Try it: What follows is a listing; repeat exactly, and only, its lines from the one holding "left_click_drag(450, 342, 424, 284)" through the last, leaving any pictures out.

Provided data:
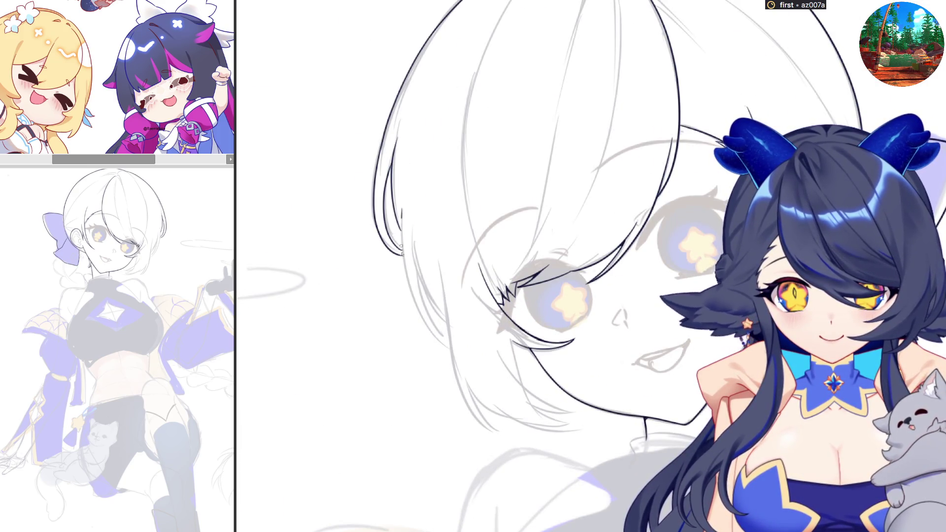
left_click_drag(419, 315, 450, 346)
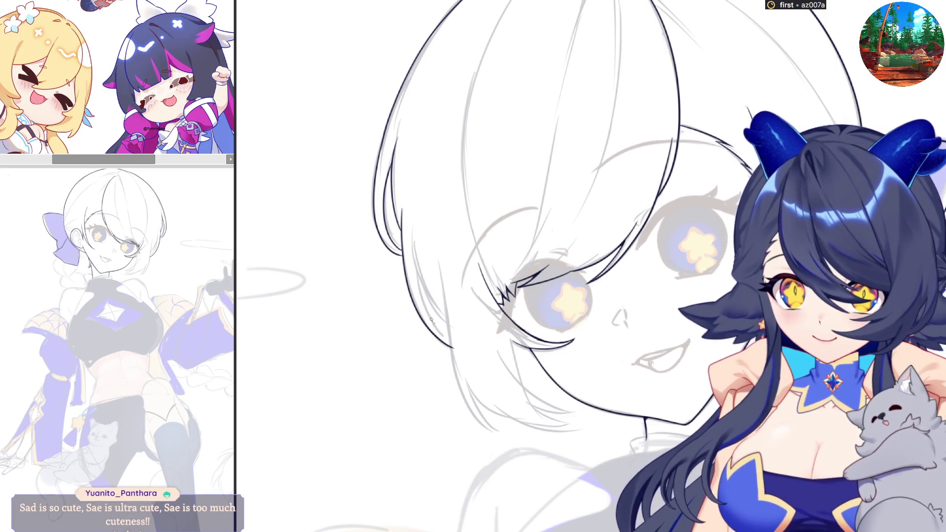
left_click_drag(450, 342, 424, 284)
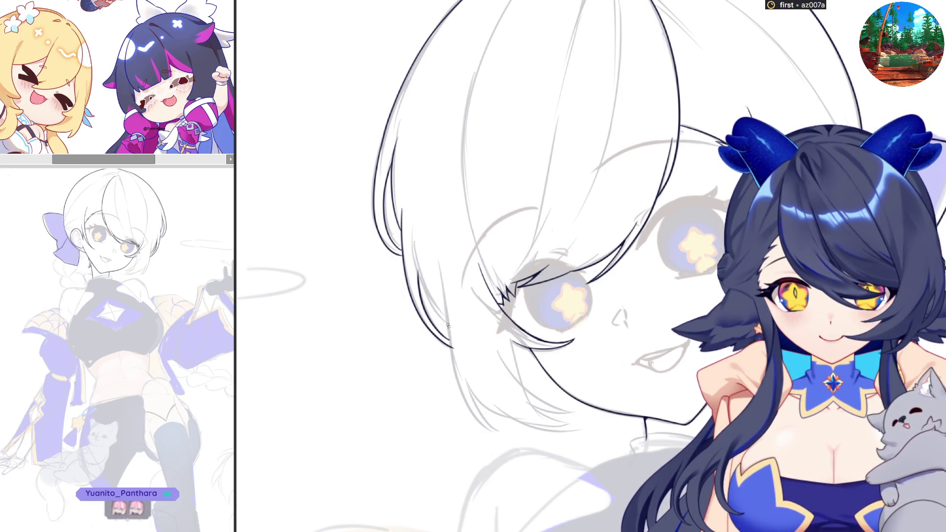
left_click_drag(447, 329, 416, 256)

Answer for this exercise:
left_click_drag(450, 342, 424, 284)
left_click_drag(447, 329, 416, 256)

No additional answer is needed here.